You Can Always Trust A Dishonest Man To Be Dishonest
I believed I had it all: a beautiful ten-year-old daughter and five-year-old son, an easy job I love, and a hard-working husband who understood me like the back of his hand. Case in point, I almost died during our son’s birth, and because of that, I didn’t want to have any sex any time soon after his birth. My body was in too much pain, and the emotional trauma from it all was not very… bedroom-mood-worthy. My husband never pushed for sex, though, and didn’t even ask, so I assumed he understood me and was just getting it on with videos or movies.
Imagine my shock when CPS arrived at our home a few months ago and revealed to us that one of [Husband]’s former coworkers, whom I’d never met, had passed away, leaving a five-year-old daughter behind, [Husband]’s name was on her birth certificate, and the woman had named him her daughter’s father in her will.
Yes, he was going out cheating on me while I was facing an overly complicated pregnancy and life-threatening birth. And then, he had the gall to tell me it was to help me!
The CPS workers explained to us that [Husband] was her closest living relative and asked if we wanted to take her in. I agreed to take her in. Yes, I know this might be the true cause of all my issues, but my husband had pawned that poor girl off to live with her single mother for five years; he didn’t get to pawn her away when she needed help. She was his responsibility, and now, she is ours.
I told [Husband] I’d help take care of the necessary visits for wellness checks and help with whatever CPS wanted us to do. All he had to do was explain everything to our children. We had to clean out a room and buy new furniture, and we even looked for some toys.
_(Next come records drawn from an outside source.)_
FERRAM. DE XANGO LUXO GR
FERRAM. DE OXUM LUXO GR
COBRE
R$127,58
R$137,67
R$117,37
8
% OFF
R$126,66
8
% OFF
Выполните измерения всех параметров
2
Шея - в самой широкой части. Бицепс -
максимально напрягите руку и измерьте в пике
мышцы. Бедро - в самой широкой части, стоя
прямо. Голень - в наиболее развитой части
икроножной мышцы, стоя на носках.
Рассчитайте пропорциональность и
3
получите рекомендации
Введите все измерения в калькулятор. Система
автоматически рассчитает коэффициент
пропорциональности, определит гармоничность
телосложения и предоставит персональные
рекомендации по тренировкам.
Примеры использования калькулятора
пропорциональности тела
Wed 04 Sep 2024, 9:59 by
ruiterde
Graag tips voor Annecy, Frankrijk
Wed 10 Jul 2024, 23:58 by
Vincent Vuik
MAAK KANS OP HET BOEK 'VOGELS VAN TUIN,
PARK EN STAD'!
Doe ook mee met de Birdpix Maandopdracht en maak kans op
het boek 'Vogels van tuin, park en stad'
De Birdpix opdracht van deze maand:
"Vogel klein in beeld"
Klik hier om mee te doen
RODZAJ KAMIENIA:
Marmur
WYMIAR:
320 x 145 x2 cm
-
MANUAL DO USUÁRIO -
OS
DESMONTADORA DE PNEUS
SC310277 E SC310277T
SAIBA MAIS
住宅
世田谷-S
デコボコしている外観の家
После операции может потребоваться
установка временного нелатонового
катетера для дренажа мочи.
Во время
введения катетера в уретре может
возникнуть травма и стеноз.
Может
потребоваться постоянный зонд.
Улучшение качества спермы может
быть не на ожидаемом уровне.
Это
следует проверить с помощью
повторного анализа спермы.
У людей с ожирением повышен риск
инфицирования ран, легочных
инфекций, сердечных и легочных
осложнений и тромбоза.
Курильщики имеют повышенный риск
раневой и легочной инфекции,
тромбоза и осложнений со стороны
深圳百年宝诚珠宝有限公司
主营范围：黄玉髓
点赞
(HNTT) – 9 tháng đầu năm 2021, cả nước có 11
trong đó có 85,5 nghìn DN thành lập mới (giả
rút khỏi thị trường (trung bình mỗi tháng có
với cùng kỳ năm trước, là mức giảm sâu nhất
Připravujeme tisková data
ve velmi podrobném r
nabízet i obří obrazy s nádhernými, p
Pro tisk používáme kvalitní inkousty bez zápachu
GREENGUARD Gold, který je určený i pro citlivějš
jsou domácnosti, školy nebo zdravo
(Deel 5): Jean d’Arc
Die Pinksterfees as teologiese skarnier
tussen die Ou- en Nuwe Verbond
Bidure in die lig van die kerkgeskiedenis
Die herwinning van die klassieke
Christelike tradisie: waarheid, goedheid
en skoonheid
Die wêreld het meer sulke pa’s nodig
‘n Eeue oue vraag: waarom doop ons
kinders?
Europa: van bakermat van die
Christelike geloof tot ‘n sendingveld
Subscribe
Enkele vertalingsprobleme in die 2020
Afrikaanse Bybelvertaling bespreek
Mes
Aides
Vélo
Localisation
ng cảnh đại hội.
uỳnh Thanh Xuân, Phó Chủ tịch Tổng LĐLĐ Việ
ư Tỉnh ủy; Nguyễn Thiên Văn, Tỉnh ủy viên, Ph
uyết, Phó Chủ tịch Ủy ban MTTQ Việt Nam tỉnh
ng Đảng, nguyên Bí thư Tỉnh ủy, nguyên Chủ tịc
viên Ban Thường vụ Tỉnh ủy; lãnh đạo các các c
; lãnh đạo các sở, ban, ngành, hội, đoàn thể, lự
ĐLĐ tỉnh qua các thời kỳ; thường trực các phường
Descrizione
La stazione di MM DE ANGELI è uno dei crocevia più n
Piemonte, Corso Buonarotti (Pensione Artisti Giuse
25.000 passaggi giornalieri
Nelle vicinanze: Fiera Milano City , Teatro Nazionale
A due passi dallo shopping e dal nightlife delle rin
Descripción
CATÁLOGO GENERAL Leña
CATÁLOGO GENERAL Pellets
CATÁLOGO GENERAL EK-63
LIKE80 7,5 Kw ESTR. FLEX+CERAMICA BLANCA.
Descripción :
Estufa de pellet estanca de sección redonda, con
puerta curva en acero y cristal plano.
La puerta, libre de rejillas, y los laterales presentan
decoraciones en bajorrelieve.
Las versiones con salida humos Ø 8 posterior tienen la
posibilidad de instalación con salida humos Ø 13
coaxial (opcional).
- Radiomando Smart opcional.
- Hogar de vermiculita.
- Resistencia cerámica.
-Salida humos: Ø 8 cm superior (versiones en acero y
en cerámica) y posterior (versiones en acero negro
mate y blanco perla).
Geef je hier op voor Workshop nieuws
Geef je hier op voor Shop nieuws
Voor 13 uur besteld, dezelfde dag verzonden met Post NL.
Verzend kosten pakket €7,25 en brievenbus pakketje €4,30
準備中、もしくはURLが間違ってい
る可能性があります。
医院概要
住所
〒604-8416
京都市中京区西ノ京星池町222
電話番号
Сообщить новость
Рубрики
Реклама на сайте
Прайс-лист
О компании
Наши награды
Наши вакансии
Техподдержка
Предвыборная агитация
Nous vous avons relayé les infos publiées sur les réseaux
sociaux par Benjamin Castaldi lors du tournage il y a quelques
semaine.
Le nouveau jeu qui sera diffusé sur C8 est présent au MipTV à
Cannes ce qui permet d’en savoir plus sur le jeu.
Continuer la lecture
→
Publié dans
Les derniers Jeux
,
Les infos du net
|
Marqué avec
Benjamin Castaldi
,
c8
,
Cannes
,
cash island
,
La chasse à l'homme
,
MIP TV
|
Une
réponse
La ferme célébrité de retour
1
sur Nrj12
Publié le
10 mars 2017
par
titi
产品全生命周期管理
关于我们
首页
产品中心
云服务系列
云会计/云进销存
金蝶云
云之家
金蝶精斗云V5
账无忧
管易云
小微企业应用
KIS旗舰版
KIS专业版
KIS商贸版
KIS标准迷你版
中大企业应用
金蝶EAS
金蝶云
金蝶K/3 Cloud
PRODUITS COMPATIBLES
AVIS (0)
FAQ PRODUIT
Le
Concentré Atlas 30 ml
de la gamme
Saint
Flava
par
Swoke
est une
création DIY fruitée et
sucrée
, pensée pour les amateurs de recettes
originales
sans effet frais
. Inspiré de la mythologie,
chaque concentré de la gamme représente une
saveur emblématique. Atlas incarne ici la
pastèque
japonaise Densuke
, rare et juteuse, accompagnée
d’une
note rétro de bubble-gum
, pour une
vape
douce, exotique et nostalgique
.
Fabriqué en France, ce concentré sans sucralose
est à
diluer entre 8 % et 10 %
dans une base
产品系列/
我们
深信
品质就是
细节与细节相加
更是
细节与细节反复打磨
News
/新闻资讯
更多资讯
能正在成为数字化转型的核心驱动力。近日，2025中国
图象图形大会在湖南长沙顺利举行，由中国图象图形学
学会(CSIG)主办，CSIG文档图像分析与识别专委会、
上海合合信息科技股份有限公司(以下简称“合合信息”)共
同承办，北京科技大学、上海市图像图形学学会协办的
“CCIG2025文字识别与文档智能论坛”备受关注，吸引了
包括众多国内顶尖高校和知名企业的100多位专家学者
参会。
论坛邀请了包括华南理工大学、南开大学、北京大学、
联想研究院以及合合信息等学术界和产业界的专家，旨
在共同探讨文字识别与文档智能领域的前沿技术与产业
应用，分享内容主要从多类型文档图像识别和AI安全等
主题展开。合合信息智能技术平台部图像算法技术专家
Our children go to a private school, so I picked up some more work hours in order to be able to afford her tuition. I was the one who had to tell our extended families about the big change because he didn’t want to do so. I did almost all of the heavy lifting.
So, color me shocked when his daughter finally joined our family two weeks ago, and the first words out of our children’s mouths were, “Who’s that?” Yes, I was the one who had to tell our children’s school, extended families, family doctors, and my workplace about my husband’s affair and subsequent addition to our family, but he couldn’t tell our children because he was “too ashamed” to face them.
So, guess who had to explain that they have a sister now as I was trying to settle the poor girl into her new home and room? And shocker, our children didn’t take the news well as it was happening right in front of them. My daughter was screaming while crying, causing my son and the little girl to cry. The situation could have been avoided if my husband had just done the one thing I asked of him and explained everything to them much sooner.
When I complained about it to friends and others, they were quick to point out how his explanation didn’t make sense. Our children had very clearly seen the new room, I had made passing comments about her to them, and they had heard me mention paying their school for a new addition. They should have known about her.
So, I sat my daughter down and asked her why she and her brother had gotten so upset when the little girl arrived when they had known about it. As it turned out, the explanation they got from their father was very different from the actual truth.
He’d told them that a dear friend of ours had passed away and, out of the kindness of our hearts, we had decided to take in their daughter. So, when she arrived and they asked who she was, it ruined his lies when I responded that she was their half-sister. Our daughter is old enough to know what that means and promptly freaked out. She wasn’t upset because she had just learned about our newest addition that day but because she had figured out that her father wasn’t faithful.
Needless to say, I’m planning on divorcing him. But first, I’ve got to get therapy for everyone but the spineless manchild, and I hopefully will be getting custody of my new daughter. One foot at a time.